I’m not certain if I prefer Siegel the writer or Siegel the artist. The book in its sheer physicality is a joy to encounter. It’s well-bound, has a nice mermaid embossed on its cover, and contains gorgeous art. Siegel’s art is cartoony but expressive, reminiscent (to me at least) of some of the European comics I’ve encountered over the years and nearly the entire thing is composed in charcoals, giving the book a melancholy softness. In Sailor Twain's panoply of greys, the reader will find herself suffused in an exotic romance of dueling shadows. But for all that, it may be that Siegel’s non-visual storytelling is still more impressive.

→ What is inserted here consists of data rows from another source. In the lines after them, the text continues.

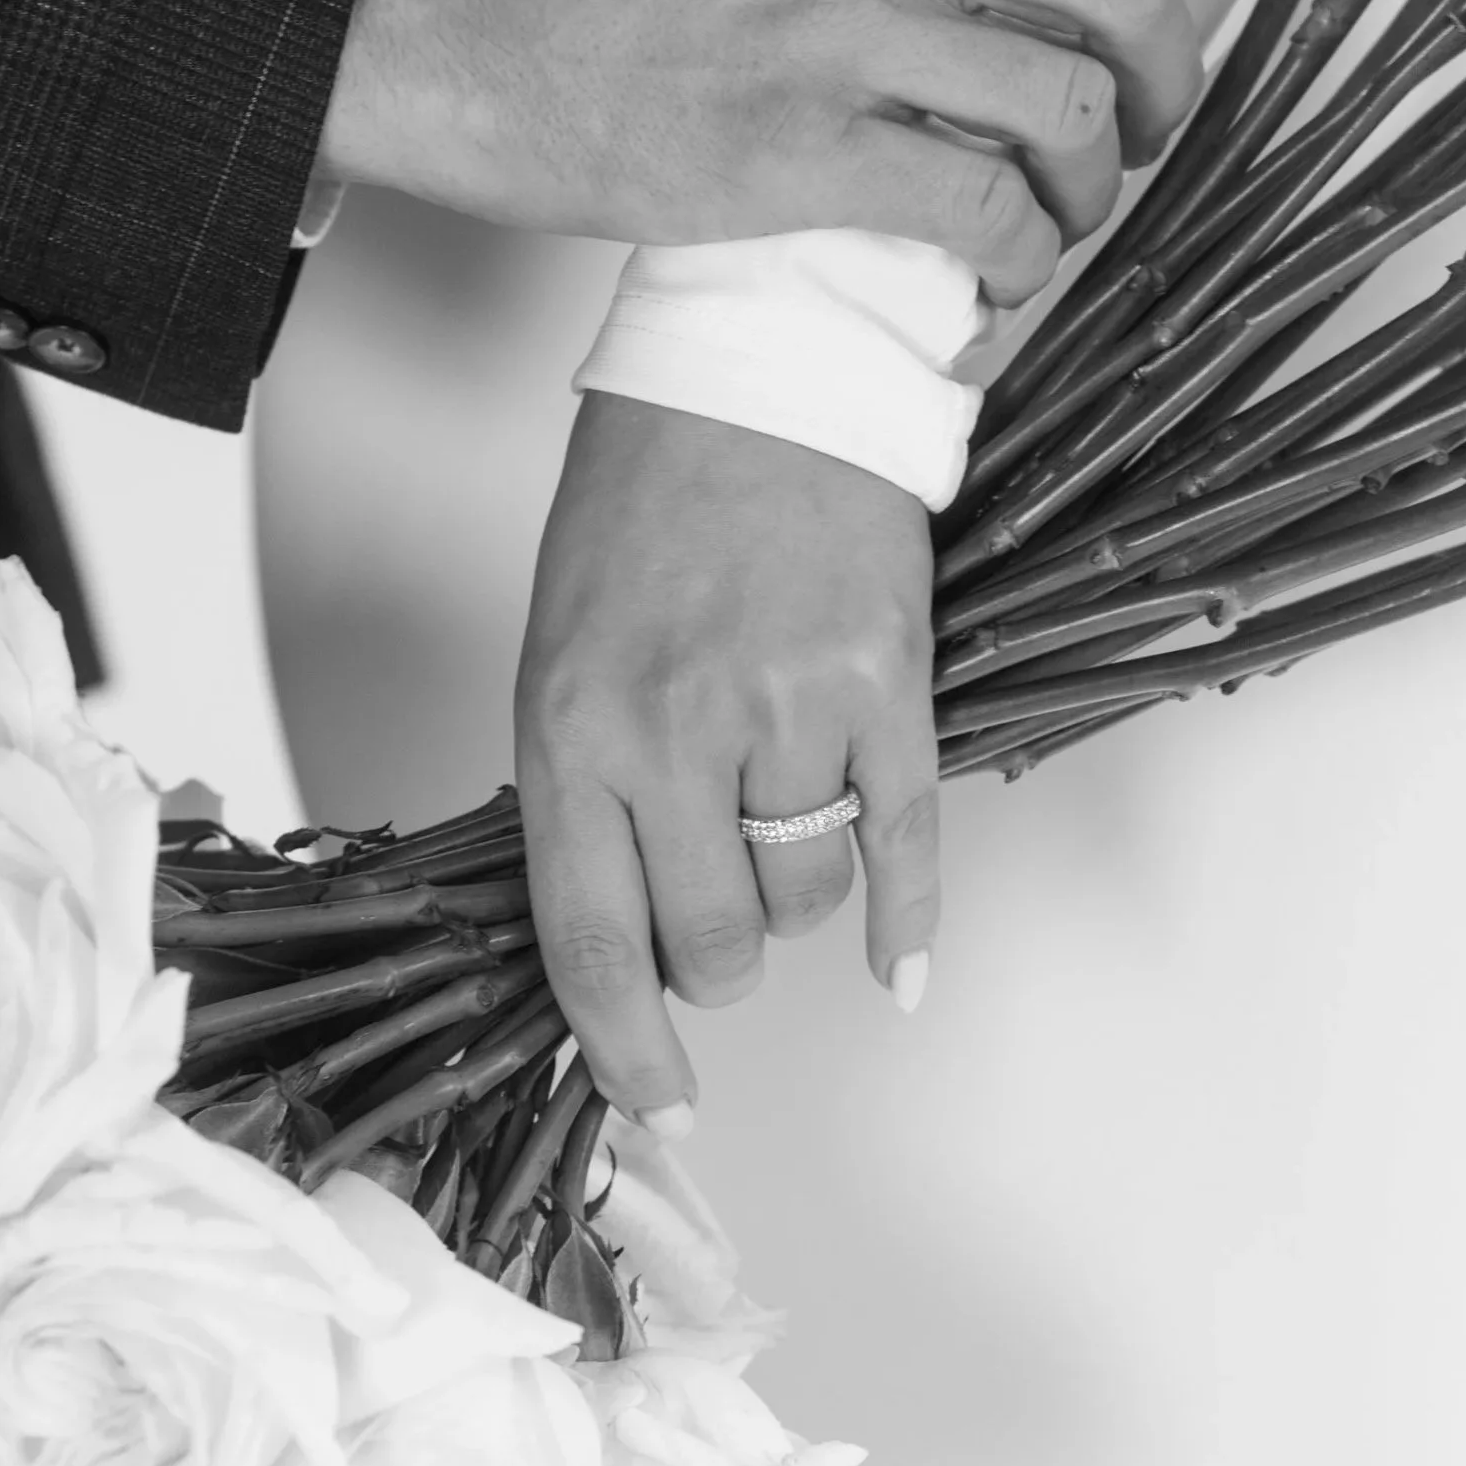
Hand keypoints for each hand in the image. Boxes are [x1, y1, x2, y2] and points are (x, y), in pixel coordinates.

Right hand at [320, 0, 1352, 304]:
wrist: (454, 24)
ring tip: (1050, 213)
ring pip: (1063, 109)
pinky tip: (989, 268)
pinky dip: (1016, 257)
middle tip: (1153, 130)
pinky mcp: (793, 153)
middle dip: (1178, 78)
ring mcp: (833, 27)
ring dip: (1092, 187)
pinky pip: (979, 210)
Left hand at [517, 396, 936, 1131]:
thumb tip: (625, 939)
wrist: (758, 367)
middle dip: (715, 962)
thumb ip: (587, 793)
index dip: (625, 1047)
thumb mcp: (560, 652)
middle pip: (714, 943)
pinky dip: (905, 927)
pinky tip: (898, 975)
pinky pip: (900, 849)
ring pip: (803, 901)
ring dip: (790, 897)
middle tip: (714, 918)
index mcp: (571, 726)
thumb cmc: (644, 508)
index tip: (655, 1097)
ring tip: (775, 817)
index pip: (594, 942)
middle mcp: (676, 730)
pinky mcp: (885, 686)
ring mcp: (789, 710)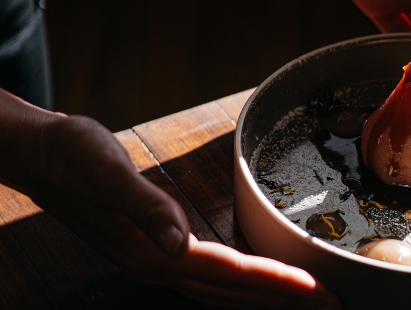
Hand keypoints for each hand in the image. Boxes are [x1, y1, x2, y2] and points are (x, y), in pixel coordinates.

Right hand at [0, 90, 338, 308]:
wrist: (42, 152)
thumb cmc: (74, 155)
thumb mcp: (106, 171)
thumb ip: (145, 207)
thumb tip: (177, 242)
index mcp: (151, 248)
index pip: (226, 272)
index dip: (272, 282)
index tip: (315, 290)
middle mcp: (156, 261)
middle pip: (230, 292)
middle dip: (282, 300)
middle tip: (331, 303)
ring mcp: (154, 258)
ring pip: (221, 289)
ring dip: (265, 296)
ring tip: (306, 299)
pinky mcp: (154, 246)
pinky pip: (208, 274)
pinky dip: (239, 282)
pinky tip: (253, 278)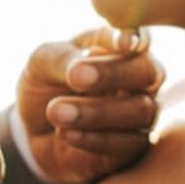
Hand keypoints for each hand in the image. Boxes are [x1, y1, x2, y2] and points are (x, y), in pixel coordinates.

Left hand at [15, 26, 163, 183]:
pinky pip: (126, 145)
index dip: (132, 37)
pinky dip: (94, 139)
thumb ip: (65, 59)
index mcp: (123, 45)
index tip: (121, 42)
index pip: (138, 36)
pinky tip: (65, 134)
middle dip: (113, 74)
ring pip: (140, 111)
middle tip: (76, 77)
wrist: (35, 130)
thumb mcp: (43, 61)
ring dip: (97, 111)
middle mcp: (141, 77)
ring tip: (56, 111)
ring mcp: (142, 113)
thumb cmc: (46, 83)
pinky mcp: (133, 147)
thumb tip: (85, 65)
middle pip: (149, 72)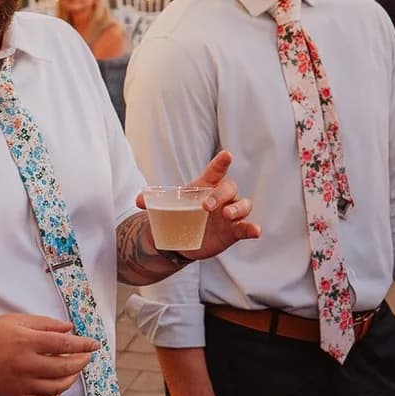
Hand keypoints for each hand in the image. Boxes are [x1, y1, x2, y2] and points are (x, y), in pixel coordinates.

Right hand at [0, 314, 100, 395]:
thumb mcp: (13, 320)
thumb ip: (43, 324)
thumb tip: (68, 329)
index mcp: (27, 342)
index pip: (65, 345)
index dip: (84, 345)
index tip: (95, 345)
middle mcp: (26, 365)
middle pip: (65, 368)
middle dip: (81, 362)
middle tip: (86, 356)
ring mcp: (21, 384)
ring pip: (57, 387)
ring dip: (71, 379)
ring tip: (73, 371)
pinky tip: (56, 387)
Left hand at [135, 149, 260, 263]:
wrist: (181, 240)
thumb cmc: (177, 215)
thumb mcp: (163, 209)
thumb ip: (152, 203)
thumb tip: (138, 200)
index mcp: (205, 186)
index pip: (216, 170)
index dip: (221, 162)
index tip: (226, 155)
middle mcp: (221, 197)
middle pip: (229, 188)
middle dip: (220, 194)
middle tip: (206, 206)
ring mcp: (229, 214)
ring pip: (243, 204)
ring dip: (238, 209)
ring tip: (227, 215)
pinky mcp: (234, 231)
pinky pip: (246, 227)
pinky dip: (252, 229)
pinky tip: (256, 232)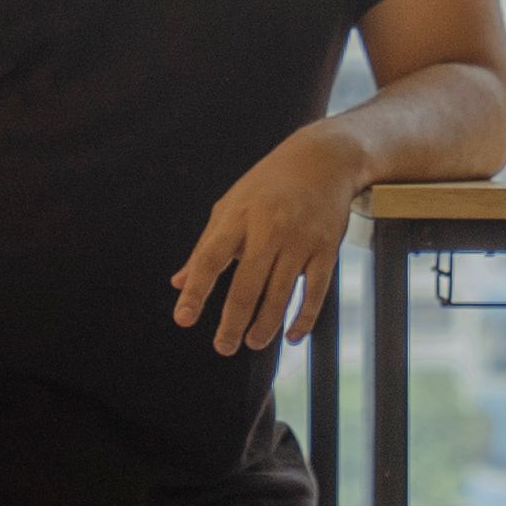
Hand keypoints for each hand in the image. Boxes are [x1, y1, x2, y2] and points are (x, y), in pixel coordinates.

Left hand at [174, 125, 363, 354]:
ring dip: (265, 325)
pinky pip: (315, 291)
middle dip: (233, 322)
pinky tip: (292, 334)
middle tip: (223, 346)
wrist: (323, 159)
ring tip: (253, 343)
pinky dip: (303, 317)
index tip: (183, 318)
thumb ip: (205, 247)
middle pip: (247, 284)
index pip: (210, 259)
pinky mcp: (326, 248)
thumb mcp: (230, 205)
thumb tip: (179, 282)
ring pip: (280, 293)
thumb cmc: (269, 184)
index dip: (196, 291)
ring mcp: (300, 239)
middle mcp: (269, 228)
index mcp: (238, 216)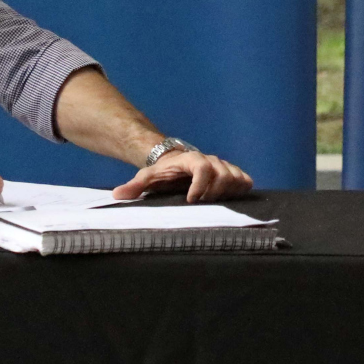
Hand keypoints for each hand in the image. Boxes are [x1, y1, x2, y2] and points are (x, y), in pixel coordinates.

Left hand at [112, 150, 252, 202]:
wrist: (176, 162)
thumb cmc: (163, 172)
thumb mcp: (148, 177)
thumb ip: (135, 186)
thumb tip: (117, 194)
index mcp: (191, 160)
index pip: (202, 166)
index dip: (200, 185)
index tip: (191, 200)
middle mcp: (211, 160)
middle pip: (223, 174)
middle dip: (213, 193)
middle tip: (200, 203)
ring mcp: (224, 166)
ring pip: (236, 178)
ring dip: (226, 192)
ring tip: (211, 203)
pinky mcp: (234, 173)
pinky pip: (245, 181)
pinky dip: (240, 190)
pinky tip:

It’s clear that Siegel has put plenty of research into this book, from the requisite study of lore to investigations into the Hudson’s historical environs. Beyond that though, it’s his use of literary device that wins my heart. While Twain is tempted by the sea-born siren, whose physiognomy renders her impossible for romantic liaison, his own wife of seven years (Pearl) is crippled below the waist and is known especially for a singing voice gifted from the Divine himself. It is unclear whether Pearl’s condition renders her incapable of sexual alliance, but Siegel almost certainly has this juxtaposition between South and Pearl in mind. When Twain asks his wife if they are a couple of cold fish, the reader is on alert and winking back at Siegel—and again on the next page when Twain asks Pearl if she’s ready for the next day and she responds “A few scales and I will be.” The captain is torn between the mermaid he rescued and the siren whom he married, neither of whom will give him satisfaction. And it’s in the midst of this that Siegel’s story finds its sinew, bone, and life’s blood.
In all honesty, I found Sailor Twain breathtaking. I was predisposed to like it but I didn’t expect to find it as beautiful and haunting44I think probably 85% of all reviews of this work will find some way to use the word haunting to describe it. The others will use chilling. as it is. Siegel’s book will certainly find itself in my Top Ten for the year and is now entrenched in that collection of comics works that I consider Essential Reading for those interested in charting the medium. I will almost certainly be recommending this to scads of friends.
Note to Parents
If it’s the kind of thing to concern you, the mermaid (as mermaids ought to be) is entirely topless for the book’s length. That is to say: there is a half-nude woman on roughly a quarter of Sailor Twain's nearly 400 pages. It’s important to the narrative and true to the lore but will bother some parents of young readers. There is, as well, a smattering of sexuality and some murderous violence and death—but for one reason or another, it’s the nudity that tends to catch attention so I thought I’d mention it, lest you sight-unseen order the fun mermaid book for eleven-year-old Johnny and add greater fuel to his immature perversions, sending him deep into the realms of mermaid fetishism. Or something.
Also, the above images have been edited slightly to render South’s nudity less distinct. Because fetishists.